Stories tagged with nuclear waste

Continuing the Nuclear Debate

We have run several articles recently on nuclear power and without fail they have stimulated enthusiastic debate. This is an opportunity to continue that debate. To start us off we have three guest contributions:

    Skip Meier - Nuclear Waste
    Bill Hannahan - We have yet to design the Model T of nuclear power plants
    Charles Barton - Thorium Reserves
Last week the UK's Business Secretary, John Hutton gave one of the most pro-nuclear speeches from a Government minister in which he compared the potential of new nuclear development with the North Sea: "the most significant opportunity for our energy economy since the exploitation of North Sea oil and gas," (Platts). Labour MP Colin Challen responded with a letter in The Guardian:
John Hutton's latest reflections on nuclear power demonstrate how rapidly British energy policy is regressing to its default mode - dig it up and burn it. At the same time as we are promised the nuclear pipe dream, we are also set to have new coal-powered power stations without carbon capture and storage. This comes at the same time as we have fought for one of the lowest renewables targets in the EU, are languishing third from bottom in current renewables provision out of 27 EU states, and are announcing yet another microgeneration review.

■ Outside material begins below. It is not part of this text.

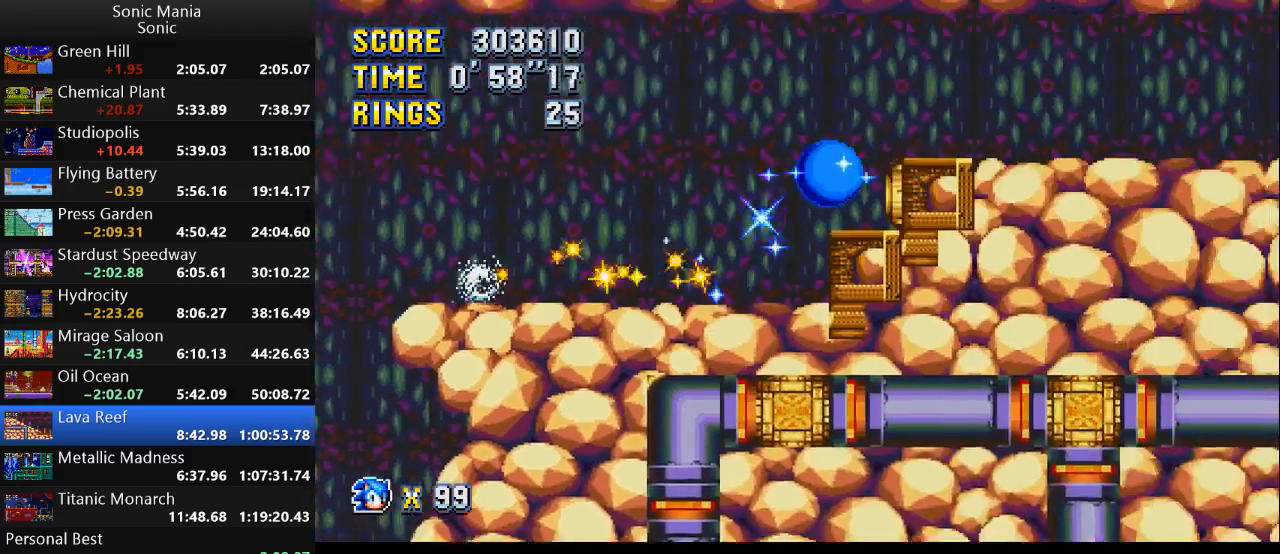
{"buttons": ["B"], "left_stick": "right", "right_stick": "center", "events": [[67, "A", "up"], [100, "B", "down"]]}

The message Hutton's department seems to want to promulgate in its energy policy is to reassure everybody that no serious change is needed, that we should carry on increasing our demand for energy and that climate change isn't as urgent as some people make out. One can only conclude that the Department for Business, Enterprise and Regulatory Reform is utterly unfit for purpose and should have the title Department for Fiddling While Rome Burns.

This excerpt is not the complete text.